Aim of the task: Among the entries, find each line that includes the string "carry" and list it.

(Document images with source code)
****

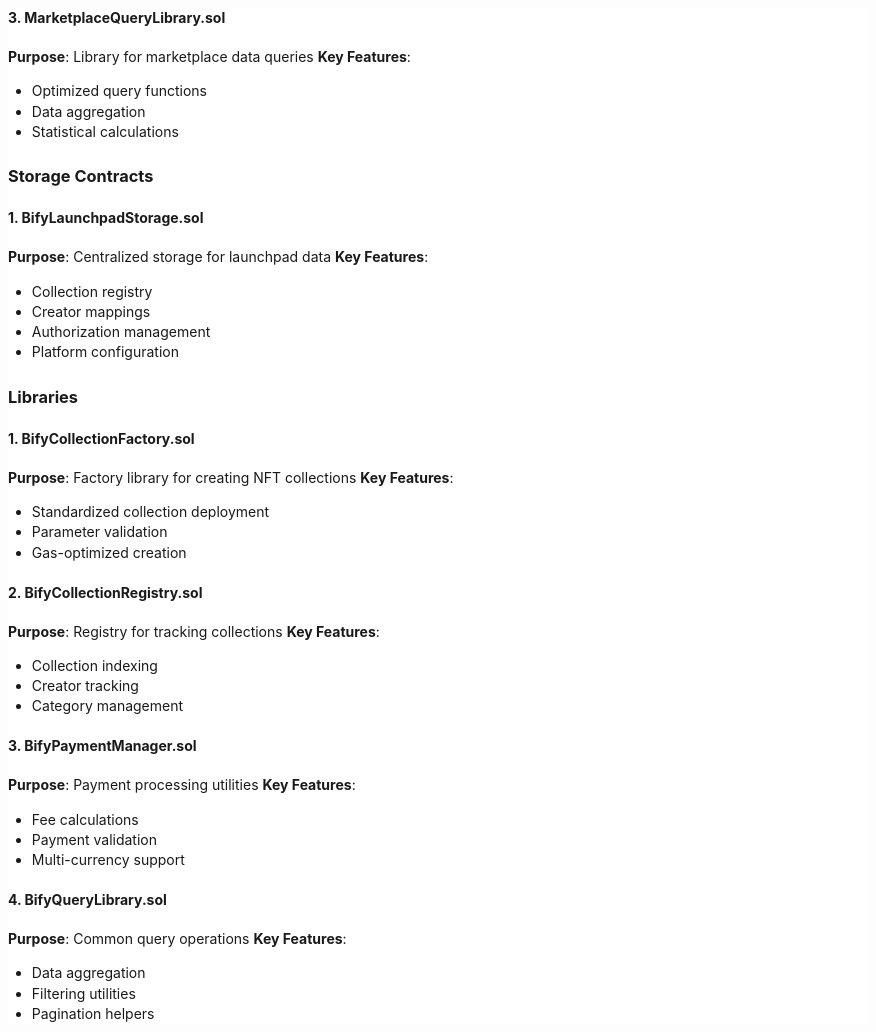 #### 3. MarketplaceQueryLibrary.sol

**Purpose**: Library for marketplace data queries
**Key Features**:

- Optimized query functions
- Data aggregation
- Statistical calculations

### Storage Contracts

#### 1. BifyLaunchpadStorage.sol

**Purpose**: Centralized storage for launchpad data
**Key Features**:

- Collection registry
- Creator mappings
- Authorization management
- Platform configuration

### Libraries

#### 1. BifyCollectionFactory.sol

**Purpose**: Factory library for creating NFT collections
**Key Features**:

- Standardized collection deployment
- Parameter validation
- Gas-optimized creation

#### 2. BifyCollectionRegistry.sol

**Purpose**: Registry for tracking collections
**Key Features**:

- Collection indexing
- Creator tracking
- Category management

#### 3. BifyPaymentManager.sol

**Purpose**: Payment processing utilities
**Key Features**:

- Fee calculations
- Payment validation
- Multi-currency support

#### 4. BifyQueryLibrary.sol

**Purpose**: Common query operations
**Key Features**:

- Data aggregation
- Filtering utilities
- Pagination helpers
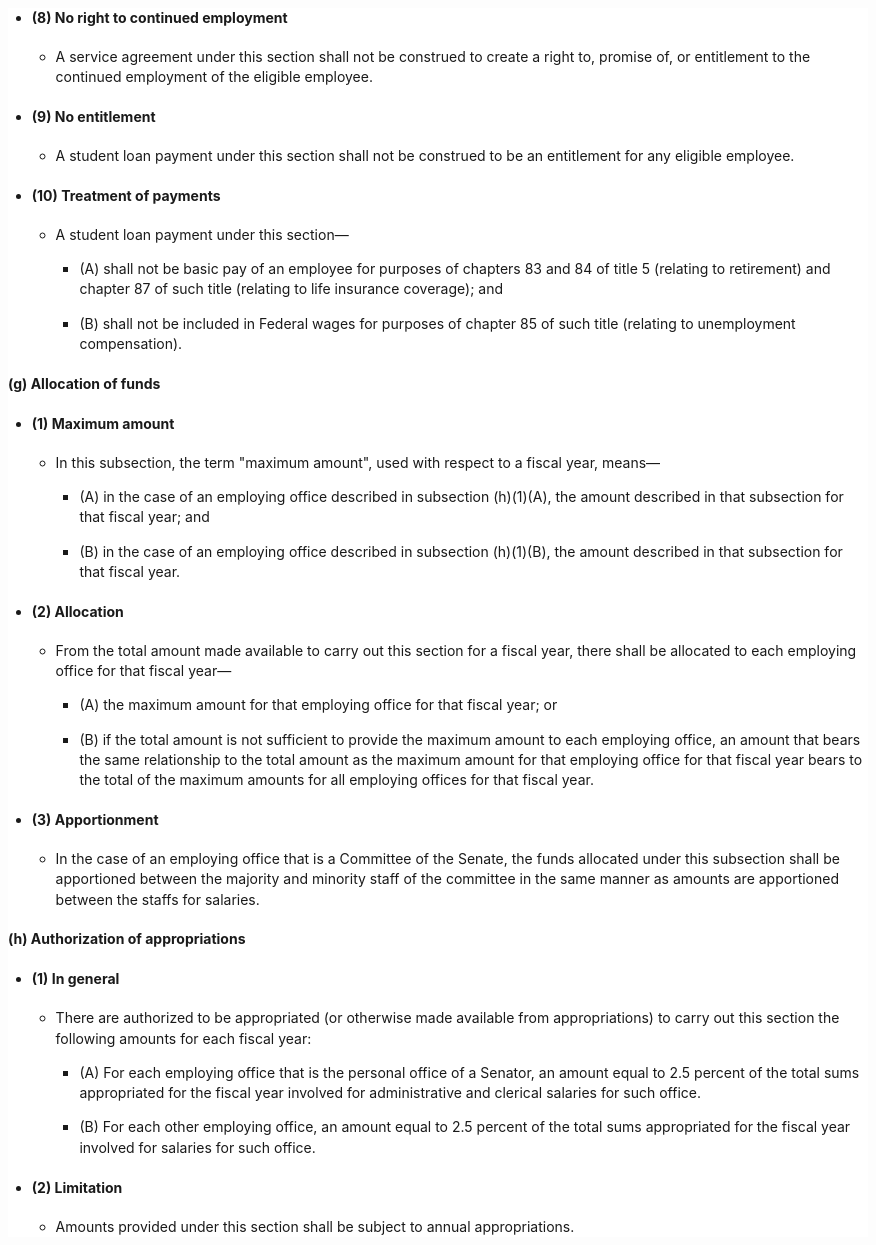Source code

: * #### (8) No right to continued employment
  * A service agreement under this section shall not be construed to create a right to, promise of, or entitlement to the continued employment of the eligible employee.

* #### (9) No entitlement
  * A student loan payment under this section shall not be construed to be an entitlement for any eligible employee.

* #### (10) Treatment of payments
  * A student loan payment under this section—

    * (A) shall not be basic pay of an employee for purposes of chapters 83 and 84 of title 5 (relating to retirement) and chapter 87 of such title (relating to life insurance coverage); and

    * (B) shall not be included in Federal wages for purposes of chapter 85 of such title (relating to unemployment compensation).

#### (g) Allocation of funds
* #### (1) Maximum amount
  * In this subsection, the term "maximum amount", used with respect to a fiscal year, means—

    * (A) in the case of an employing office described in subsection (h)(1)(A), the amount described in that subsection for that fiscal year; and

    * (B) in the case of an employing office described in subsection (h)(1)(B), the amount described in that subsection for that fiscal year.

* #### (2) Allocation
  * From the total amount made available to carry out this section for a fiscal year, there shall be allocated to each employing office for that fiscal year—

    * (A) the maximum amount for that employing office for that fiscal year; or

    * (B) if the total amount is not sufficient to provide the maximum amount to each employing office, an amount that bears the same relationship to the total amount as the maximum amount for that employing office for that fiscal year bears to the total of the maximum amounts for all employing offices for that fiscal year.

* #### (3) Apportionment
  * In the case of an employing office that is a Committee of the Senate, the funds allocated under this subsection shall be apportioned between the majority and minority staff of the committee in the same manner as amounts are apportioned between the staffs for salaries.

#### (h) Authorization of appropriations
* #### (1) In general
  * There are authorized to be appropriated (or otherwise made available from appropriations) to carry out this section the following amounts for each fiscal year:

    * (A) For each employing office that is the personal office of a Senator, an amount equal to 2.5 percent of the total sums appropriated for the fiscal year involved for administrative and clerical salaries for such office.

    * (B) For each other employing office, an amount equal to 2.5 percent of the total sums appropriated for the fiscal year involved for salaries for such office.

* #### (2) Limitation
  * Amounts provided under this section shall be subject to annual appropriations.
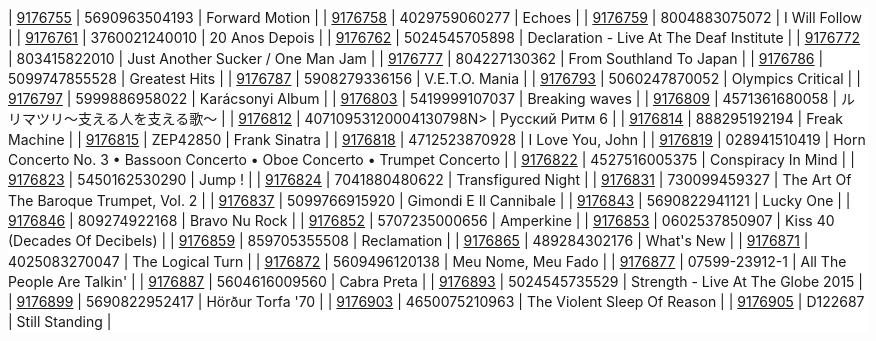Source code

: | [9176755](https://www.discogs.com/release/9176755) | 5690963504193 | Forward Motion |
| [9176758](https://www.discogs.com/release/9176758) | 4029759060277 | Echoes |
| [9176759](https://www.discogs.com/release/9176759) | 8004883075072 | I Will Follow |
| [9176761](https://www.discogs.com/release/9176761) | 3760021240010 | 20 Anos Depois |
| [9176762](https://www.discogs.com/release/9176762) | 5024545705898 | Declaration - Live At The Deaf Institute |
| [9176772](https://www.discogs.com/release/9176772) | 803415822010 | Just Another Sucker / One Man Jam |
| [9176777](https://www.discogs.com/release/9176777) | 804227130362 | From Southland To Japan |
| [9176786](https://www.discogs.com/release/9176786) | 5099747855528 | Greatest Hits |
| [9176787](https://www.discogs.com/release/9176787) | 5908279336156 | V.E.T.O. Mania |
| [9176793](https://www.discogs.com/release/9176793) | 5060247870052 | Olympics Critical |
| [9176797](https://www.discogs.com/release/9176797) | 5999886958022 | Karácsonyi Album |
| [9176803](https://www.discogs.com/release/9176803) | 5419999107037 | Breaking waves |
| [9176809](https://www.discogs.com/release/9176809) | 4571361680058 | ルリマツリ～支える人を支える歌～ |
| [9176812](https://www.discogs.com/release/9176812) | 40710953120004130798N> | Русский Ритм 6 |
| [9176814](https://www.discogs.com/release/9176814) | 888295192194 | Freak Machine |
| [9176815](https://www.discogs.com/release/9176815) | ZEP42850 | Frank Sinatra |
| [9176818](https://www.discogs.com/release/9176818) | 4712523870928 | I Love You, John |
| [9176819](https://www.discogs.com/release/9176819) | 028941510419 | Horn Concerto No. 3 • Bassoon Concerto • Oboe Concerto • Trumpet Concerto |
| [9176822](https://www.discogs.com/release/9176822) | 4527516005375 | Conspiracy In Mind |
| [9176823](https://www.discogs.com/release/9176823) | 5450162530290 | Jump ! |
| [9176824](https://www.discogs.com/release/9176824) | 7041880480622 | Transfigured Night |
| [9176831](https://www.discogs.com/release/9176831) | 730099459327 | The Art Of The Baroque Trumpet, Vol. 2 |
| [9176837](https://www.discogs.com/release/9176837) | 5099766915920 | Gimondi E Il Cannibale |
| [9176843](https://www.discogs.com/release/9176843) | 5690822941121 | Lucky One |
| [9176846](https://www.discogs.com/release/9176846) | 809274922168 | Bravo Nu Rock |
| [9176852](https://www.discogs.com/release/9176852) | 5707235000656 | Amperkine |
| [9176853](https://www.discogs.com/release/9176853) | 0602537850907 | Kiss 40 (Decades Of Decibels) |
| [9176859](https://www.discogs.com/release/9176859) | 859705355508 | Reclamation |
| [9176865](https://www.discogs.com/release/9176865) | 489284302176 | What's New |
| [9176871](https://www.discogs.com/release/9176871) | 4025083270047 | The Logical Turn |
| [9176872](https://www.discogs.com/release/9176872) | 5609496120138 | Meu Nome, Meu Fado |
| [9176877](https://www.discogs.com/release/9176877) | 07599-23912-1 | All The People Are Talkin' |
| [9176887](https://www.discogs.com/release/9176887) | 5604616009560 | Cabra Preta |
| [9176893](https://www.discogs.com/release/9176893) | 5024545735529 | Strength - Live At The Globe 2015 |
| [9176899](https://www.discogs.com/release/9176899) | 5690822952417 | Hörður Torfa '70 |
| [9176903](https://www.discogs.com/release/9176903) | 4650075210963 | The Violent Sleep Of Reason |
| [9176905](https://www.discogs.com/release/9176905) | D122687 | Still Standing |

****

Output of the exercise:
  * From the total amount made available to carry out this section for a fiscal year, there shall be allocated to each employing office for that fiscal year—
  * There are authorized to be appropriated (or otherwise made available from appropriations) to carry out this section the following amounts for each fiscal year:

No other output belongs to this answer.